Dalam Rapat Pencocokan Piutang, muncul 4 (empat) Kreditor dan telah dimasukkan ke dalam Daftar Piutang Tetap Diakui, yakni:
- PT BANK RAKYAT INDONESIA (Persero), Tbk., dengan total tagihan sebesar Rp35.786.862.128,08;
- PT BANK UOB INDONESIA dengan total tagihan sebesar Rp26.105.808.974,10;
- KARYAWAN dengan total tagihan CV JOYO MULYO, BUDI SUDJATMIKO SUSILO, INGGRID DIANITA SOESILO (Dalam Pailit) sebesar Rp4.699.559.835,00;
- PT ASURANSI BRINGIN SEJAHTERA ARTAMAKMUR dengan total tagihan sebesar Rp77.219.840,00.

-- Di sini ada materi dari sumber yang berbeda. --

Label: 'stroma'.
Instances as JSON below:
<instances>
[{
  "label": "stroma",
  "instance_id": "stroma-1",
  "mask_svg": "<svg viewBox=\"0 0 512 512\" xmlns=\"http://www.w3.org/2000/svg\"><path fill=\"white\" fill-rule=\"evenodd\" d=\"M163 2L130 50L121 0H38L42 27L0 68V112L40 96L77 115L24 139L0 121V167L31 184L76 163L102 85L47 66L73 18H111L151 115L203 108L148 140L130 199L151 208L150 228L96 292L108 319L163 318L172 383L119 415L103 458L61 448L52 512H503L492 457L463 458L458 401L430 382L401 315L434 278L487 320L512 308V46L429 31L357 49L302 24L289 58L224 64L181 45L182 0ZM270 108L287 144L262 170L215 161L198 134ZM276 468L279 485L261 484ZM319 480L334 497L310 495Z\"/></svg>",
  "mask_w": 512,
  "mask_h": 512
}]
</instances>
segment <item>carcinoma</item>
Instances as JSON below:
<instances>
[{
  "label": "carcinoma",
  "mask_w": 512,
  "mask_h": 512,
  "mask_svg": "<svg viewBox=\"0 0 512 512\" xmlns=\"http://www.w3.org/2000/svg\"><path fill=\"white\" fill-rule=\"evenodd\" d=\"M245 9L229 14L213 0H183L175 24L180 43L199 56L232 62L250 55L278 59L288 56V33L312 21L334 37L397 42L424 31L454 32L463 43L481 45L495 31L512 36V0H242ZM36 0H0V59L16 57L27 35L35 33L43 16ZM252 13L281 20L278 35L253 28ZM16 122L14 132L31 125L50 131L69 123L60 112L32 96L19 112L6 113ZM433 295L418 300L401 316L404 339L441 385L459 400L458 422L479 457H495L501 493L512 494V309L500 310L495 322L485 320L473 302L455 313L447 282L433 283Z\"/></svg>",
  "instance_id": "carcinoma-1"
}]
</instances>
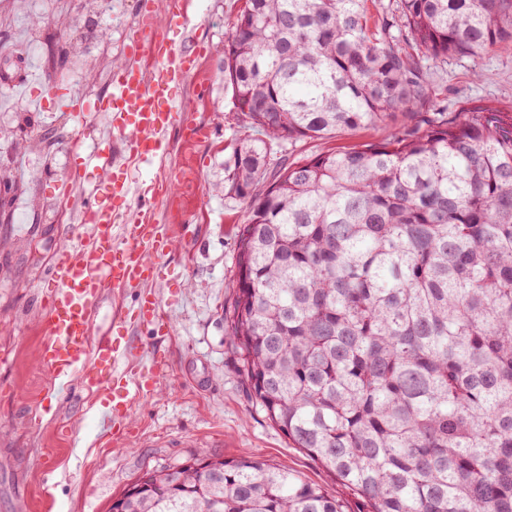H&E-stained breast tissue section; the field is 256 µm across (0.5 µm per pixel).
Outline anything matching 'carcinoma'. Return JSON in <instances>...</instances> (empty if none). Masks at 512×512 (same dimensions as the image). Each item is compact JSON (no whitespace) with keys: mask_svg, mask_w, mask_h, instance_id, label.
Wrapping results in <instances>:
<instances>
[{"mask_svg":"<svg viewBox=\"0 0 512 512\" xmlns=\"http://www.w3.org/2000/svg\"><path fill=\"white\" fill-rule=\"evenodd\" d=\"M246 0L224 89L248 134L224 308L253 401L368 512H512V122L448 119L431 70L512 42V0ZM408 114L380 143L270 167L277 144ZM123 512H346L287 468L168 466Z\"/></svg>","mask_w":512,"mask_h":512,"instance_id":"carcinoma-1","label":"carcinoma"}]
</instances>
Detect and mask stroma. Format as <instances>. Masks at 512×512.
Instances as JSON below:
<instances>
[{"mask_svg":"<svg viewBox=\"0 0 512 512\" xmlns=\"http://www.w3.org/2000/svg\"><path fill=\"white\" fill-rule=\"evenodd\" d=\"M145 0H112V50L79 55L71 42L82 32L83 0H0V72L17 77L20 56L37 66L36 90L67 92L91 107L109 92L112 68L153 69L149 49L128 52ZM244 0H186L188 27H168L179 48L198 50L196 67L175 90L183 111L165 136L161 155L133 167L132 207L149 202L158 224L175 235L160 260L162 276L151 285L168 334L131 321L140 289L112 288L94 317L95 337H112L138 349L136 368L156 376L151 394L137 397L129 413L131 432L100 436L97 415L105 397L62 382L44 367L39 350L50 296L53 255L79 233L77 222L54 214L64 196L79 198L101 184L87 165L78 182L59 166L73 146L92 152L98 143L118 148L104 118L93 134L68 112L43 119L25 97L0 106V512H109L113 500L156 469L199 455L252 457L297 471L307 481L343 498L347 512L364 503L339 488L334 476L287 436L253 403L237 357L225 343L224 308L238 261L246 206L225 197L224 158L244 120L224 99V46ZM53 44L51 56L32 52V40ZM483 79H475L474 71ZM438 104L449 113L475 105L498 108L512 121V43L477 58L452 57L432 72ZM397 116L349 136L299 141L277 149L274 161L301 162L363 142L383 141L403 127ZM168 365L155 373L153 355Z\"/></svg>","mask_w":512,"mask_h":512,"instance_id":"1","label":"stroma"}]
</instances>
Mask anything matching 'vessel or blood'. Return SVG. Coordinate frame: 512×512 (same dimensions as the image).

Tanggal 13 Mei 2013, Debitor Pailit dinyatakan dalam keadaan insolvensi sebagaimana telah dituangkan ke dalam Penetapan Hakim Pengawas. Namun secara rancu pihak Pelawan membiarkan Tim Kurator melakukan pemberesan harta pailit dengan melaksanakan penjualan umum secara lelang, dengan kata lain agunan telah ditelantarkan dan jatuh dalam boedel pailit.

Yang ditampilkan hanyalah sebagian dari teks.